Peki doğru iskonto oranı dediğimiz oran statik iskonto ve kademeli iskontoda farklı mıdır? İlk bakışta bir yanılsama ile farklı olmalıymış gibi görünse de şirketin bu iskontodan fayda sağlayabilmesi için iki seçenek de aynı faiz oranı üzerinden yapılan hesaplamanın sonucu olmak durumundadır. Özetle bizim için fayda sağlayacak oran ve vade neyse önce onu belirleyip daha sonra bize verileni onunla kıyaslamalıyız.
Dinamik iskonto ile Tedarik Zinciri Finansmanı’nın bir karşılaştırmasını yapacak olursak iki işlemin iki farklı hedefi olduğunu söyleyebiliriz. Dinamik İskonto yukarıda belirttiğim faydaları sağlarken Tedarik Zinciri Finansmanı Borç Ödeme Süresinin uzatılması, Net İşletme Sermayesi ihtiyacının ve dolayısıyla borçlanmanın maliyetinin azalması anlamına gelir. Ancak bu durumun doğru iskonto ile indirim alma fırsatının kullanılmadığı ortamlarda borçluluk oranlarına ve karlılığa yansıması olumsuz olabilir.
Sonuç
Unutmamak gerekir ki Borç Ödeme Süresi’nin (DPO) kısalması Nakit Akışı Tablosu açısından bir Nakit Çıkışı’dır ve şirketin Net Nakit Girişi’ne yansıması negatif olacaktır. Bu Nakit Çıkışının Nakit Akış Tablosunun başında yer alan Net Kar’daki artış ile pozitife çevrildiği Doğru İskonto oranını belirlemek Dinamik İskonto’yu işlevsel bir hale getirebilir. Aksi halde Net İşletme Sermayesi Yönetimi açısından her zaman tercihler en uzun vadede geri ödeme ve en kısa vadede tahsilat gerçekleştirmektir.

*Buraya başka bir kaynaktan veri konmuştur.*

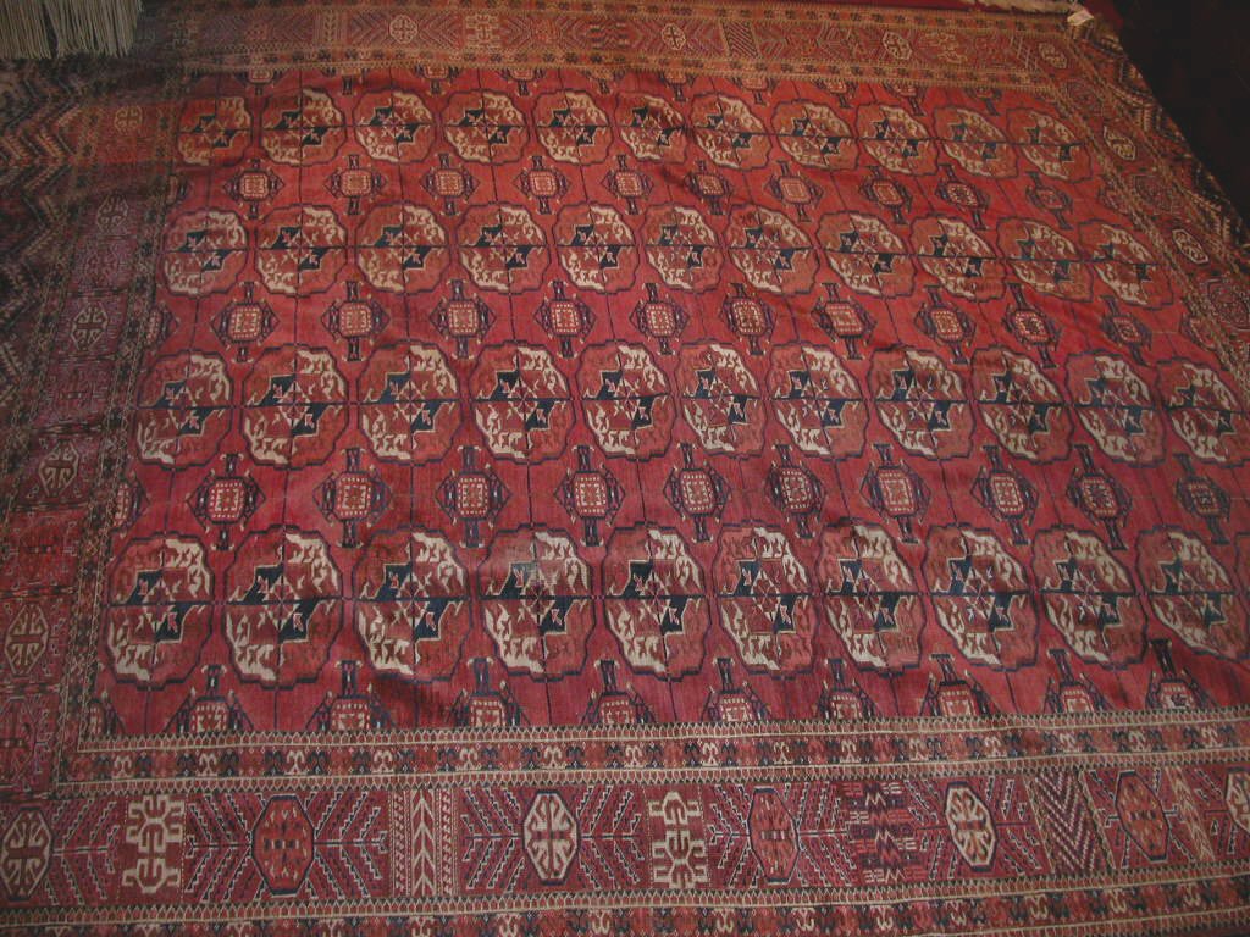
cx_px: 625
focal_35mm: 38
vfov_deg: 37.7
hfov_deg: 49.0
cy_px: 468
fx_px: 1372
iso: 100
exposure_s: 1/60
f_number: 2.6
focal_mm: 7.85
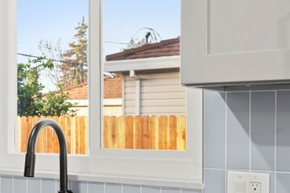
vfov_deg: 20.9
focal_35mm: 65
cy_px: 111
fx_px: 524
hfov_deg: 30.3
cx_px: 62
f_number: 8
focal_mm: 35
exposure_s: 1/2.5
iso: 320
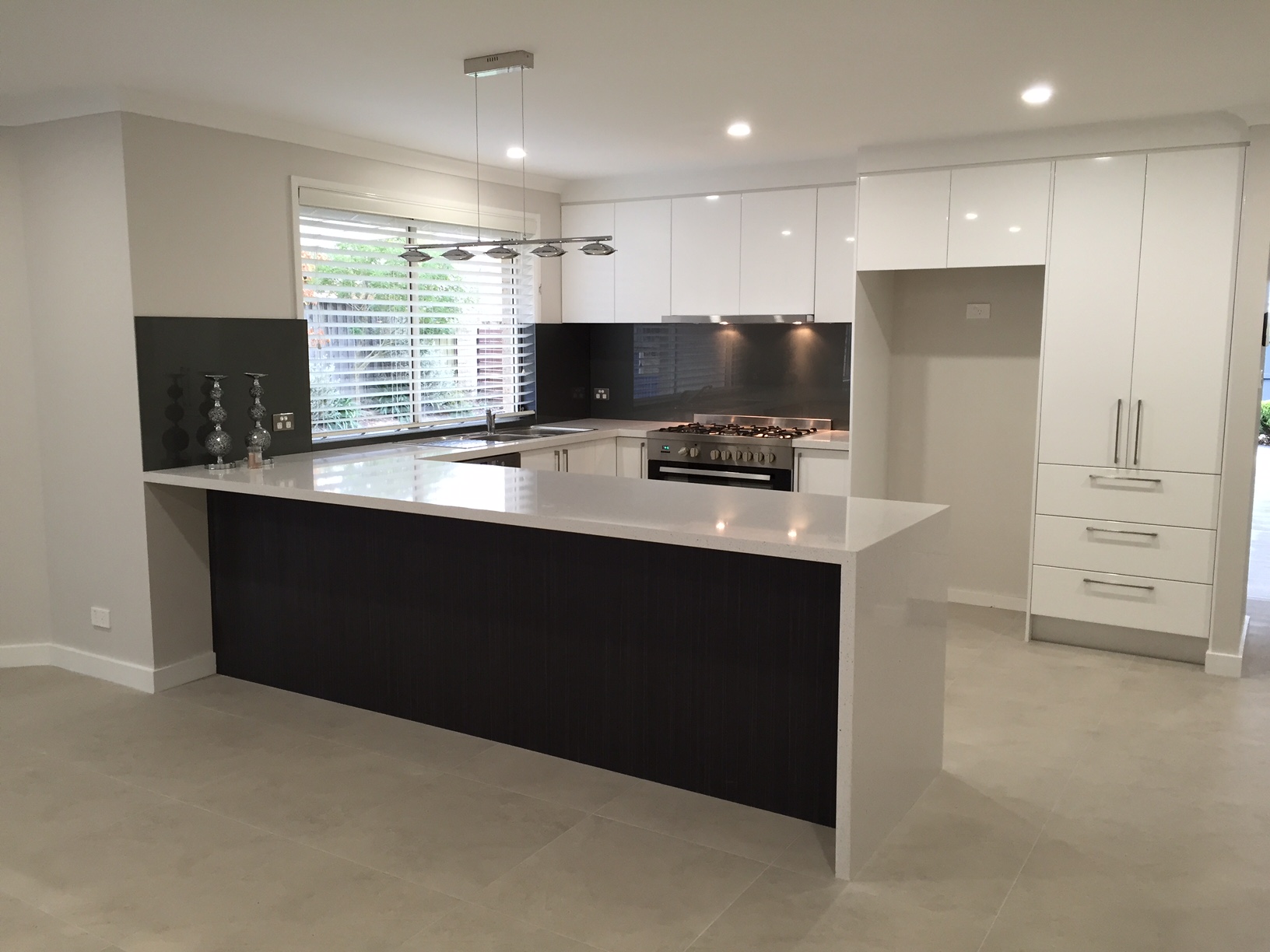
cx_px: 635
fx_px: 1064
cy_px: 476
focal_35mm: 29
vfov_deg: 48.2
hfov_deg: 61.7
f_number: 2.2
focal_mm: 4.15
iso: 50
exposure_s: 1/33
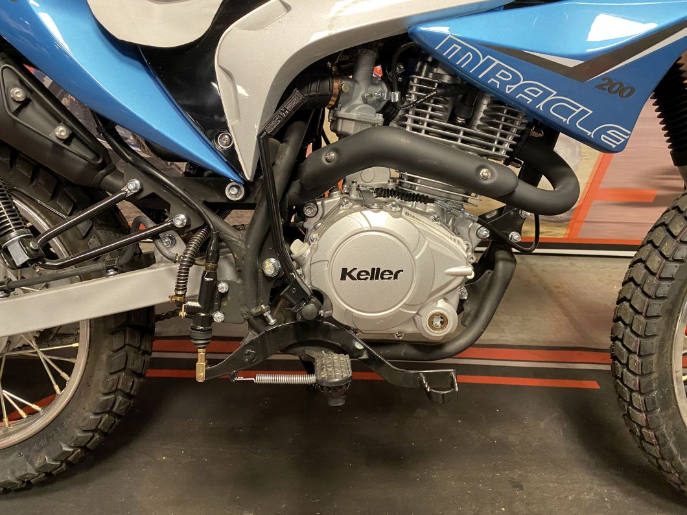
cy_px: 258
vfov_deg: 53.1
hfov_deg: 67.3
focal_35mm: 26
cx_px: 344
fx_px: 516
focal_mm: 4.25
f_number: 1.8
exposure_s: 1/50
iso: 400
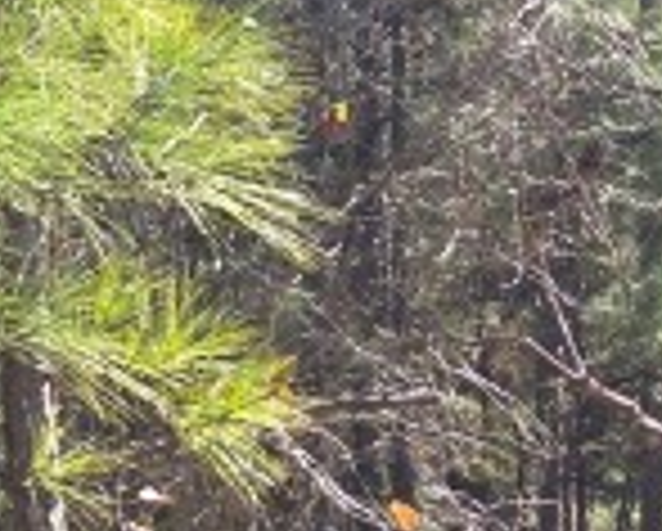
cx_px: -1504
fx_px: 3061
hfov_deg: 9.1
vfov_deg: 9.8
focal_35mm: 156
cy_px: 652
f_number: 1.7
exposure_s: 1/208
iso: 12
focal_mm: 6.3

Dinamik İskonto Platformları’nın kullanıldığı ya da şirket içi sistemlere yansıtıldığı süreçlerde de doğru iskonto oranının ne olduğu şirket borçlanma maliyetleri ile periyodik olarak karşılaştırılmalıdır. Aynı durum tedarikçiler için de geçerlidir. Bunu yapmak için bir platform oluşturulması veya piyasaki platformlardan birisinin seçilmesi işlem verimliliğini arttıracak ve hata payını düşürecektir. Ancak böyle bir platform oluşturma esnasında yukarıda belirttiğim tüm faktörleri dikkate alacak bir hesaplama ve altyapı oluşturulması için çalışma yapılmalı ve bu platform kolaylıkla güncellenebilir olmalıdır.
Peki siz şirketinizde iskonto oranlarınızı doğru zamanda güncelliyor musunuz?